Welcome to the Speech Recognition Project! This project is designed to train a model for recognizing voice commands and using it to control a simple Snake game in real-time. The project involves training a TensorFlow model for speech recognition and integrating it with a Pygame-based game.
This project consists of two main components:
- speech_recognition_model_trainer.py: This script is responsible for training a TensorFlow model to recognize voice commands. The model is trained using audio data to classify commands such as 'left,' 'right,' 'up,' and 'down.'
- speech_recognition_game.py: This script uses the trained model to control a Snake game based on voice commands. It captures audio from a microphone, processes it to make predictions, and translates those predictions into game controls.
The following libraries are used in this project:
- tensorflow: TensorFlow is used for building and training the speech recognition model.
- numpy: NumPy is used for numerical operations and handling arrays.
- pygame: Pygame is used to create the Snake game and handle graphics and user input.
- sounddevice: Sounddevice is used to capture audio from the microphone in real-time.
- queue: The Queue module is used for handling audio data in a thread-safe manner.
- random: The Random module is used to generate random positions for the Snake game food.
- threading: Threading is used to process audio data in parallel with the game loop.
This script is the core of the project, responsible for training the speech recognition model. The key components of the script are:
- TrainModel Class: This class handles the training process for the speech recognition model. It includes methods to load datasets, prepare audio data, build the model, train the model, and evaluate its performance.
- _load_commands() Method: Loads command names from the dataset directory.
- load_datasets() Method: Loads and splits audio datasets into training, validation, and test sets.
- _make_spec_ds() Method: Converts audio data into spectrograms for model input.
- build_model() Method: Defines and compiles the CNN model architecture for speech recognition.
- train_model() Method: Trains the model on the prepared dataset.
- evaluate_model() Method: Evaluates the model's performance on the test set.
- ExportModel Class: This class is used to export the trained model for inference. It includes methods to preprocess audio data and make predictions using the trained model.
This script integrates the trained model with a real-time game controlled by voice commands. The key components of the script are:
- SnakeGame Class: This class sets up and runs the Snake game using Pygame. It handles game initialization, drawing, scoring, and game logic.

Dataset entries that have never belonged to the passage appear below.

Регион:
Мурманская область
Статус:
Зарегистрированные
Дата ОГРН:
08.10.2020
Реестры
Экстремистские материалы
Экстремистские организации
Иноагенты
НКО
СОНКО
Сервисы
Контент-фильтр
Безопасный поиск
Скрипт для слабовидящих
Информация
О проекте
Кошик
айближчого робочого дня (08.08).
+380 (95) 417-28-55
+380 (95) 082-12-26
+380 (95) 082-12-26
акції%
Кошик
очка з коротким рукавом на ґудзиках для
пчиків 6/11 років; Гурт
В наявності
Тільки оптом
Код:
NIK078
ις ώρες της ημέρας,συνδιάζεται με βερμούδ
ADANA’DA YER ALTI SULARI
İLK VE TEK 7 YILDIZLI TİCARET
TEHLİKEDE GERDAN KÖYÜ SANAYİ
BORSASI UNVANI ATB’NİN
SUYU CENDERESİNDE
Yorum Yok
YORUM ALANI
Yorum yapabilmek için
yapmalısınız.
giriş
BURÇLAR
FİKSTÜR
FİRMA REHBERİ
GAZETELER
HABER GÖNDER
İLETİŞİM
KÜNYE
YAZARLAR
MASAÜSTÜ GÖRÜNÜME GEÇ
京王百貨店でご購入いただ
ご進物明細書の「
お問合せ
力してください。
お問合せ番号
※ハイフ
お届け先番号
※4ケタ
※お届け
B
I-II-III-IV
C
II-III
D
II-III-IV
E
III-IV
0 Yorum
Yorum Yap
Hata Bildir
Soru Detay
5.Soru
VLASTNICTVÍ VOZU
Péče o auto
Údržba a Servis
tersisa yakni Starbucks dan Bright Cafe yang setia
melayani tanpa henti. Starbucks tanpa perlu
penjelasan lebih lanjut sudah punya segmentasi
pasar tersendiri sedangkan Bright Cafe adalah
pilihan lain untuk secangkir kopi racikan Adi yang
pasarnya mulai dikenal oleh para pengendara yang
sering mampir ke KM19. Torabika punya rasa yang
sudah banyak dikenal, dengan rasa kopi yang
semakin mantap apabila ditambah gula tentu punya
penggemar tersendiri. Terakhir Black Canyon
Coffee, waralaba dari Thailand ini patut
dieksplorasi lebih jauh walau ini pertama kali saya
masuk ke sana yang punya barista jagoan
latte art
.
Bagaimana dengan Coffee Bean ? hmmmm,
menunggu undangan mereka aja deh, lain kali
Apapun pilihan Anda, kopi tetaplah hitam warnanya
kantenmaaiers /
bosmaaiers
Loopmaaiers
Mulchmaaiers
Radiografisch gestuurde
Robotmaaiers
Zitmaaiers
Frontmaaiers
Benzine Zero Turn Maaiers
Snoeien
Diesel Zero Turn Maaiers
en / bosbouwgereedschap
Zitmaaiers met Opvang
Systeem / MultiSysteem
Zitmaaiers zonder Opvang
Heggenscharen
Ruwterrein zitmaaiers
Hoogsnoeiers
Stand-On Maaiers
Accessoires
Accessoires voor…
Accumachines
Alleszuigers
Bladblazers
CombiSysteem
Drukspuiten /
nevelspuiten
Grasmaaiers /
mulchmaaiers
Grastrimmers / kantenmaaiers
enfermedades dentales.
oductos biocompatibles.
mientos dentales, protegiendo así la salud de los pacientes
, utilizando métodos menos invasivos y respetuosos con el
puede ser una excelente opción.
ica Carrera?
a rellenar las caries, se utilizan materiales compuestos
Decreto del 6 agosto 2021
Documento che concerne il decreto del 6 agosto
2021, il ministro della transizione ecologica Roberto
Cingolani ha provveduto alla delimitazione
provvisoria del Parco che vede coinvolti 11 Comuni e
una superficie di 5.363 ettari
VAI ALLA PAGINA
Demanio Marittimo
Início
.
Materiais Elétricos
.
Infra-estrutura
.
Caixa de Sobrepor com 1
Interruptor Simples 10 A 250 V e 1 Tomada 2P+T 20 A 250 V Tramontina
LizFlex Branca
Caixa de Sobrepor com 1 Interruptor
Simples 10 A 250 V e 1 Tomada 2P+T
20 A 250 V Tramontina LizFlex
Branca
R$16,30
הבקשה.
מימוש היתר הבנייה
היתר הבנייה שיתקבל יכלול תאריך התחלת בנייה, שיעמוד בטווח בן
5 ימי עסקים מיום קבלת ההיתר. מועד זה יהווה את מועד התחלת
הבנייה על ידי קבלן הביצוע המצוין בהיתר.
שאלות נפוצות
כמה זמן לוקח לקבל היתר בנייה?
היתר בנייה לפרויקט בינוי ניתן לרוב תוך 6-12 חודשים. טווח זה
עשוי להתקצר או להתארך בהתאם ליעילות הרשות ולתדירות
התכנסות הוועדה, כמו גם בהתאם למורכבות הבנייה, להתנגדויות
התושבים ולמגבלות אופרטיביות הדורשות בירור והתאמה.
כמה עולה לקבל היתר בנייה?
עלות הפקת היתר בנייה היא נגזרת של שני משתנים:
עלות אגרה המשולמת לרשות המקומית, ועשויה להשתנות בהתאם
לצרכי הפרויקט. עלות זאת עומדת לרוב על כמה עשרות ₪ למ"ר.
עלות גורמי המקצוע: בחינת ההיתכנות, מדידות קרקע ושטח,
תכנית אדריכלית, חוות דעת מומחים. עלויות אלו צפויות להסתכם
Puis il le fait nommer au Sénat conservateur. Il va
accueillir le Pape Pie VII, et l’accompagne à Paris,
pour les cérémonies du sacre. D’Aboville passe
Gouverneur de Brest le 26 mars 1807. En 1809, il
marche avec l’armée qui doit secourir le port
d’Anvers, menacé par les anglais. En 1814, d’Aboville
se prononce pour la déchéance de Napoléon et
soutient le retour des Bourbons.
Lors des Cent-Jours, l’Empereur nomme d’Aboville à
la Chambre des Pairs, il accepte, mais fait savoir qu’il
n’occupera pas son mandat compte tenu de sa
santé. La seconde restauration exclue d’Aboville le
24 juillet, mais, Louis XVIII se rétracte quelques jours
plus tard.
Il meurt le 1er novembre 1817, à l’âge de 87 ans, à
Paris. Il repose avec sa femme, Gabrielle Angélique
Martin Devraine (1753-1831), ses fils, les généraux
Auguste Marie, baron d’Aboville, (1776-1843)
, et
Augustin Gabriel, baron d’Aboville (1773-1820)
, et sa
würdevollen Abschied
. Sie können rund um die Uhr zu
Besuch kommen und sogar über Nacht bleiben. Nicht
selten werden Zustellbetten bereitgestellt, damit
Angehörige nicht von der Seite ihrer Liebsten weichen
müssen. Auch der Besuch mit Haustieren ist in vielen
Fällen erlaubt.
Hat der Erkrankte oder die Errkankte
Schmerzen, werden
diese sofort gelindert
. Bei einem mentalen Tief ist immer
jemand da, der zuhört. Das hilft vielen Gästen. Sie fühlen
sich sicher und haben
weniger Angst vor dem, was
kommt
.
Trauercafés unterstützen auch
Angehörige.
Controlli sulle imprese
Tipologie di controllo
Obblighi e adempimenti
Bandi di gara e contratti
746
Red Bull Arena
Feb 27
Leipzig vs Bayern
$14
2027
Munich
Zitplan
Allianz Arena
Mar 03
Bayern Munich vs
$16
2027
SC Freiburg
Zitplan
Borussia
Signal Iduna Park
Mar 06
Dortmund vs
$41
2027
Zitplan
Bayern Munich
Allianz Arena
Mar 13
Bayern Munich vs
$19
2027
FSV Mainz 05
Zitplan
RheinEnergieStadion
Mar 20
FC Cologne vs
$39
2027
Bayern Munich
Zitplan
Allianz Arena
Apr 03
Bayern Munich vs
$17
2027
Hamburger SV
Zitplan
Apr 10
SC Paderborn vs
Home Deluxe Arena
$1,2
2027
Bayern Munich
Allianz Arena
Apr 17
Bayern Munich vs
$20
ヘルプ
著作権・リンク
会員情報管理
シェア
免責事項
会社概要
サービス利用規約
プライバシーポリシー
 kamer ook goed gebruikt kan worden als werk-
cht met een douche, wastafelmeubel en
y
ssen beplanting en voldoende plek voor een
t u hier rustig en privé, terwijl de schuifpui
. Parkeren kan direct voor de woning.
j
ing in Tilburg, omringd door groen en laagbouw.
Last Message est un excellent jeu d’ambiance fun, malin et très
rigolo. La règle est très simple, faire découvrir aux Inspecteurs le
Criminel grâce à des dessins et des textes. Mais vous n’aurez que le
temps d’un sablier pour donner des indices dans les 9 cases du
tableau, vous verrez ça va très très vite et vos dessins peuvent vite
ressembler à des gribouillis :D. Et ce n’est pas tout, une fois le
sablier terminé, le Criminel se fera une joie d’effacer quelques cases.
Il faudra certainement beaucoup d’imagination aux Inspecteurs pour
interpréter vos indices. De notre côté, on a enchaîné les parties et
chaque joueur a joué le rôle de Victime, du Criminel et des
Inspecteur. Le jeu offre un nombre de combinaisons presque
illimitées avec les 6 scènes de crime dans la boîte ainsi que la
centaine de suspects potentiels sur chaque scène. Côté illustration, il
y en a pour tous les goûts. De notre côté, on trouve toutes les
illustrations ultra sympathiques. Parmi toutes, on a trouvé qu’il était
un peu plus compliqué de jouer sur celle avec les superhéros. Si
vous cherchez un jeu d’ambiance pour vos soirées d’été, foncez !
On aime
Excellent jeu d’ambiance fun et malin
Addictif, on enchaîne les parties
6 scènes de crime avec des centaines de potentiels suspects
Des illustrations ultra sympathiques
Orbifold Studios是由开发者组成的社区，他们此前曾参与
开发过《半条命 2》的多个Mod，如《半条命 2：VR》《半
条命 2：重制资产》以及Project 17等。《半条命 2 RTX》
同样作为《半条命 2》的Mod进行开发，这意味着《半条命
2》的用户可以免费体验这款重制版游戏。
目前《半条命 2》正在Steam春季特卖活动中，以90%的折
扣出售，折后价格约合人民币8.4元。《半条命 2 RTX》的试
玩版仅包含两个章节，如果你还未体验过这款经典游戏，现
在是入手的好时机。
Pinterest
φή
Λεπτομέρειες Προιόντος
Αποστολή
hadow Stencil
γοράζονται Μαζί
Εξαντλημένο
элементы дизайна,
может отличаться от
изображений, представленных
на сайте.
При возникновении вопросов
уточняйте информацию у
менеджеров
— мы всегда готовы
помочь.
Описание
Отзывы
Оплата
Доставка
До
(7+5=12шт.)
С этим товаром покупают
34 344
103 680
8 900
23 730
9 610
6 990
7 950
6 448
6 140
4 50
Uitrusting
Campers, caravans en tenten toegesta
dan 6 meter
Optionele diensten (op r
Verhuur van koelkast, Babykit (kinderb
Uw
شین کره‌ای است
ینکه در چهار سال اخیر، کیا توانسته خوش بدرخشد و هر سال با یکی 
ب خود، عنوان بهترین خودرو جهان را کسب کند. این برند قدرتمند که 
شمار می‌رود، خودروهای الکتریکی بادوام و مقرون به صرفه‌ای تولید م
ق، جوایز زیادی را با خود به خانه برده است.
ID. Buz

- VoiceControl Class: This class handles voice command processing and game control. It includes methods for audio processing, making predictions with the model, and translating predictions into game actions.
- audio_callback() Method: Captures audio data from the microphone and adds it to a queue.
- process_audio() Method: Processes audio data, makes predictions using the trained model, and updates the game state based on the predicted commands.
-
Model Training:
- The
speech_recognition_model_trainer.py
script reads audio data from the specified dataset directory. - The audio is converted into spectrograms, and the model is trained to classify different voice commands.
- The trained model is saved for later use.
- The
-
Voice-Controlled Game:
- The
speech_recognition_game.py
script loads the trained model and starts a microphone stream to capture real-time audio. - The captured audio is processed and passed through the model to predict voice commands.
- The predicted commands are used to control the Snake game in real-time.
- The
The dataset used for training the model can be accessed via this Dataset.
To use this project, follow these steps:
-
Clone the repository:
git clone https://github.com/amiriiw/speech_recognition cd speech_recognition
-
Install the required libraries:
pip install tensorflow numpy pygame sounddevice
-
Prepare your dataset (an audio dataset with voice commands).
-
Train the model:
python speech_recognition_model_trainer.py
-
Run the voice-controlled game:
python speech_recognition_game.py
This project is licensed under the MIT License. See the LICENSE file for details.